O turbulento momento global abre uma gigantesca janela para produtos com valor agregado, como é o caso dos vinhos e espumantes gaúchos. Muitos países estão buscando diversificar suas fontes de importação para reduzir a dependência de grandes potências rivais. O Brasil, sendo um país neutro em muitos conflitos comerciais, pode se posicionar como uma opção viável. Em tempos de incerteza, os mercados de nicho de alta qualidade ganham destaque. Consumidores valorizam mais a origem, a autenticidade e a história dos produtos do que apenas o preço. Sempre lembrando que existe uma profunda diferença entre ter um nome de produto e ser uma marca.
A Serra Gaúcha, com destaque para Bento Gonçalves e Garibaldi, é considerada a 6ª melhor região do Novo Mundo (Américas, Oceania, África do Sul). Mesmo sabendo que, no Velho Mundo, temos no topo do ranking França, Espanha, Itália e Portugal, existe espaço para a qualidade dos vinhos e espumantes gaúchos. Não devemos nos contentar apenas com a conquista de prêmios internacionais e os rasgados elogios de críticos. É preciso conquistar as mesas dos melhores restaurantes do mundo, assim como estar presente nas gôndolas de supermercados de todo o planeta. Chegou a hora de dignificar, globalmente, o que produzimos aqui — como foi feito em Mendoza (Argentina).
A proposta de construir uma marca de “origem gaúcha” é extremamente estratégica, ainda que tardiamente oportuna. Apostar apenas em produção/produtos não é suficiente para conquistar a atenção do mercado. A preferência é impulsionada pelo binômio reputação + autoridade. Essa é a razão pela qual Alemanha, França e Itália estão permanentemente reforçando a percepção de valor das suas marcas de produtos — em várias categorias, especialmente automóveis. O Rio Grande do Sul tem dificuldade em acreditar que uma marca com conceito tem a capacidade de transformar produtos iguais em desiguais.

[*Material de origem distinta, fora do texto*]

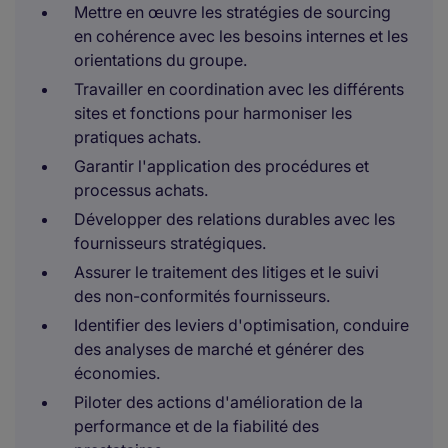
Mettre en œuvre les stratégies de sourcing
en cohérence avec les besoins internes et les
orientations du groupe.
Travailler en coordination avec les différents
sites et fonctions pour harmoniser les
pratiques achats.
Garantir l'application des procédures et
processus achats.
Développer des relations durables avec les
fournisseurs stratégiques.
Assurer le traitement des litiges et le suivi
des non-conformités fournisseurs.
Identifier des leviers d'optimisation, conduire
des analyses de marché et générer des
économies.
Piloter des actions d'amélioration de la
performance et de la fiabilité des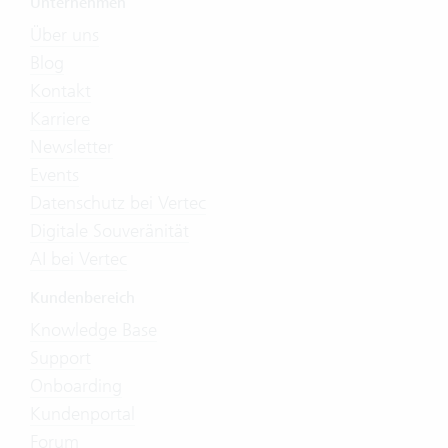
Unternehmen
Über uns
Blog
Kontakt
Karriere
Newsletter
Events
Datenschutz bei Vertec
Digitale Souveränität
AI bei Vertec
Kundenbereich
Knowledge Base
Support
Onboarding
Kundenportal
Forum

São inúmeras — e urgentes — as vantagens competitivas de criar a marca de origem RS para nossos vinhos e espumantes.
Os passos práticos para isso acontecer passam por:
consolidar uma denominação de origem, sustentada por uma estratégia focada na construção de reconhecimento e reputação;
estabelecer uma aliança entre produtores, governo estadual e entidades de promoção do Brasil no exterior;
firmar parcerias com veículos de comunicação nos diferentes países, para que reforcem, com o peso da opinião editorial, a qualidade do que é produzido no RS.
O sucesso em marketing é balizado por dois elementos centrais: estratégia e conceito — tendo como consequência uma maior assertividade na construção do posicionamento, da estética e do storytelling. Não podemos, por outro lado, abrir mão da recomendação de sommeliers, chefs e influenciadores digitais. Da mesma forma, é ponto de inflexão ter uma estratégia de distribuição efetiva que garanta a presença dos vinhos e espumantes gaúchos em pontos charmosos que atendam às classes A e B.
Tudo conta. Tudo é conceitualmente estratégico. O ponto de inflexão está na consciência do setor em buscar parceiros e profissionais competentes para desempatar esse jogo. Se tudo o que foi feito até agora não construiu a esperada “marca de origem”, está na hora de rever e identificar quem tem capacidade real para fazer diferente e contribuir para o salto rumo ao sucesso.